Dataset: Begin

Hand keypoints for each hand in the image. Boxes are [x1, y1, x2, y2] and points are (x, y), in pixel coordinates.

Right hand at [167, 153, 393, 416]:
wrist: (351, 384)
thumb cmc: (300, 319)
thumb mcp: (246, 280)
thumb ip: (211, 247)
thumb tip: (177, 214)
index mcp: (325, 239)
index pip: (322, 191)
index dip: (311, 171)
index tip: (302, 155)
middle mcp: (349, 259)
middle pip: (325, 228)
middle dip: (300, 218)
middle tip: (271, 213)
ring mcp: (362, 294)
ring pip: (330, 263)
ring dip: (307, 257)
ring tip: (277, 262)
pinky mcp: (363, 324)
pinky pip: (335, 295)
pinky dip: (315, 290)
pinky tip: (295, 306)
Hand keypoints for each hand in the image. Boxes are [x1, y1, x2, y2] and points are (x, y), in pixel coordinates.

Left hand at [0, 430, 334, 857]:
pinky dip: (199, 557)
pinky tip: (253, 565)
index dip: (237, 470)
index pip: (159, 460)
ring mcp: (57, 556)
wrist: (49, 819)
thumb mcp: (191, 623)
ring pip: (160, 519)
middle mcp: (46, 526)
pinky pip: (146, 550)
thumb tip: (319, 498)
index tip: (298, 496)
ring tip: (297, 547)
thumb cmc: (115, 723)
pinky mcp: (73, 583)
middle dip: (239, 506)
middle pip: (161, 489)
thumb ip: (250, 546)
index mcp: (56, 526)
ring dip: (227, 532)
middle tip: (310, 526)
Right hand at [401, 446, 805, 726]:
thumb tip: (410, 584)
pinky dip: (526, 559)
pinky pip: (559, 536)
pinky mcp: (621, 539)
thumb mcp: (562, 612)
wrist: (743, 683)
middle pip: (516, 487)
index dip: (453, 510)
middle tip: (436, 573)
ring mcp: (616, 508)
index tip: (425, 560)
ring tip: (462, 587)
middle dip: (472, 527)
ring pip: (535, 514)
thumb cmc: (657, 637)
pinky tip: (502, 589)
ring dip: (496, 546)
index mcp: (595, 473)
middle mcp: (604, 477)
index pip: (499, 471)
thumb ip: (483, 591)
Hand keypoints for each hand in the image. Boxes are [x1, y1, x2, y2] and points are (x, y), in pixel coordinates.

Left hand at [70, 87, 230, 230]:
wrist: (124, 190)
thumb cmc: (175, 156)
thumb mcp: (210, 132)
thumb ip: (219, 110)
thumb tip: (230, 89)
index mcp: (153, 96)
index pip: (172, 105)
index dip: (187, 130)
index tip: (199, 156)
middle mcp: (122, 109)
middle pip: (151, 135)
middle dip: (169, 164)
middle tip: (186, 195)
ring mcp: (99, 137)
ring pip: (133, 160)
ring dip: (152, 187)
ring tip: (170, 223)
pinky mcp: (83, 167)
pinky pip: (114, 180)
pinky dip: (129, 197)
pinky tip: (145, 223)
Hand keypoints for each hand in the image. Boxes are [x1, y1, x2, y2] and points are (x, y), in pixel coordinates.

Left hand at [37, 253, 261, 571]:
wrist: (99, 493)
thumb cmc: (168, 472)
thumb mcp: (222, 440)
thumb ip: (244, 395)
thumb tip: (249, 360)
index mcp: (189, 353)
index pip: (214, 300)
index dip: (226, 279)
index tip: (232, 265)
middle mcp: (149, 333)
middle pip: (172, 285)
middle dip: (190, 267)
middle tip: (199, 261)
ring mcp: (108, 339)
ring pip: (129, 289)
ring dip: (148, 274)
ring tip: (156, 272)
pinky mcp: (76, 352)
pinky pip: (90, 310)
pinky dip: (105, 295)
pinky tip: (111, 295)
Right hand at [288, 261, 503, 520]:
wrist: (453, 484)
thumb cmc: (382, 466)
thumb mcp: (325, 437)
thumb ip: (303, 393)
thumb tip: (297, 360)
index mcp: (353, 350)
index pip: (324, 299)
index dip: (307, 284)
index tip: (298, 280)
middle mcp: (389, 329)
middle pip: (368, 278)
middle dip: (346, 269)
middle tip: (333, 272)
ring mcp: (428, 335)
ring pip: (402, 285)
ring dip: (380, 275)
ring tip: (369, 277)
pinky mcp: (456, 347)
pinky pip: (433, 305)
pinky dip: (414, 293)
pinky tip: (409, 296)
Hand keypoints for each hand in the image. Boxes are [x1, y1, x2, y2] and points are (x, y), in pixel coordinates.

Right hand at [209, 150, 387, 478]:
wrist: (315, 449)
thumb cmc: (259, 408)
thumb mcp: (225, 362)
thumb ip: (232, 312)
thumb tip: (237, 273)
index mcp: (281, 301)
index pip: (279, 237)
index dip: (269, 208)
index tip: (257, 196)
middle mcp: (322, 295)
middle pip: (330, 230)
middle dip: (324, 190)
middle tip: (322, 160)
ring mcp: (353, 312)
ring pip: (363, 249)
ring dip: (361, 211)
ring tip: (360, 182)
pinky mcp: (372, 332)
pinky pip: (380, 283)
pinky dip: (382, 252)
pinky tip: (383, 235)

Dataset: End
Dataset: Begin

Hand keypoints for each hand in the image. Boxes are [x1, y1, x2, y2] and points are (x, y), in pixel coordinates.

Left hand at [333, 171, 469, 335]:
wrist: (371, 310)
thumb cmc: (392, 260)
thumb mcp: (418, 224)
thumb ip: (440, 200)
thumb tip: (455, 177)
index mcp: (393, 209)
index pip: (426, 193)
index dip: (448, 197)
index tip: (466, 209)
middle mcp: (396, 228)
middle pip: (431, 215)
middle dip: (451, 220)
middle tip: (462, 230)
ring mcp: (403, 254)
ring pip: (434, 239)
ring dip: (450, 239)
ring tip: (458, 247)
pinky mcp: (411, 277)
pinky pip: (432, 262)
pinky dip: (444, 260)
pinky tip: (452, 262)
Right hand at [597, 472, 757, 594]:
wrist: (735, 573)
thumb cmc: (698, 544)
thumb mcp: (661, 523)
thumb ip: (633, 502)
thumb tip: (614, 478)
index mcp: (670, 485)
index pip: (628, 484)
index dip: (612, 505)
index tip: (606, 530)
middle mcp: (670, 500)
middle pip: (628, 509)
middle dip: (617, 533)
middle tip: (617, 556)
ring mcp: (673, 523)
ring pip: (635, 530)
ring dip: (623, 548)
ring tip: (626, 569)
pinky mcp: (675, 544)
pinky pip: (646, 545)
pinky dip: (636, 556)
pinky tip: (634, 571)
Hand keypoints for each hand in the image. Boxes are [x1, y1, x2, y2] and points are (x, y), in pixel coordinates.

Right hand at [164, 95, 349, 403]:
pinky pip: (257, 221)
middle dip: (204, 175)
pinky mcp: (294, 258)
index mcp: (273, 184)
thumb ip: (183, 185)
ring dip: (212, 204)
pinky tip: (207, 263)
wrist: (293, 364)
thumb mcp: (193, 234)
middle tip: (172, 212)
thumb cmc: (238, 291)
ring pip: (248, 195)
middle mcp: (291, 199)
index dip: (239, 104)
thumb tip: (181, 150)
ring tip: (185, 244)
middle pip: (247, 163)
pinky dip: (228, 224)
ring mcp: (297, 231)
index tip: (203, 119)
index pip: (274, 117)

Dataset: End

§ Your objective: In the listing above, the lines from the one containing "middle dip: (239, 506)" through the one containing "thumb ip: (219, 110)" must be set down exactly, with no other lines.

§ Finished exercise:
middle dip: (239, 506)
middle pip: (161, 489)
thumb ip: (250, 546)
index mcp: (56, 526)
ring dip: (227, 532)
middle tip: (310, 526)
Right hand at [401, 446, 805, 726]:
thumb tip: (410, 584)
pinky dip: (526, 559)
pinky pip: (559, 536)
pinky mcp: (621, 539)
thumb mcp: (562, 612)
wrist: (743, 683)
middle pip: (516, 487)
index dip: (453, 510)
middle tip: (436, 573)
ring mcp: (616, 508)
index tip: (425, 560)
ring tip: (462, 587)
middle dip: (472, 527)
ring pip: (535, 514)
thumb cmc: (657, 637)
pinky tip: (502, 589)
ring dip: (496, 546)
index mcp: (595, 473)
middle mcp: (604, 477)
index pip: (499, 471)
thumb ip: (483, 591)
Hand keypoints for each hand in the image. Boxes are [x1, y1, x2, y2] and points are (x, y), in pixel coordinates.

Left hand at [70, 87, 230, 230]:
wrist: (124, 190)
thumb cmc: (175, 156)
thumb mcp: (210, 132)
thumb ip: (219, 110)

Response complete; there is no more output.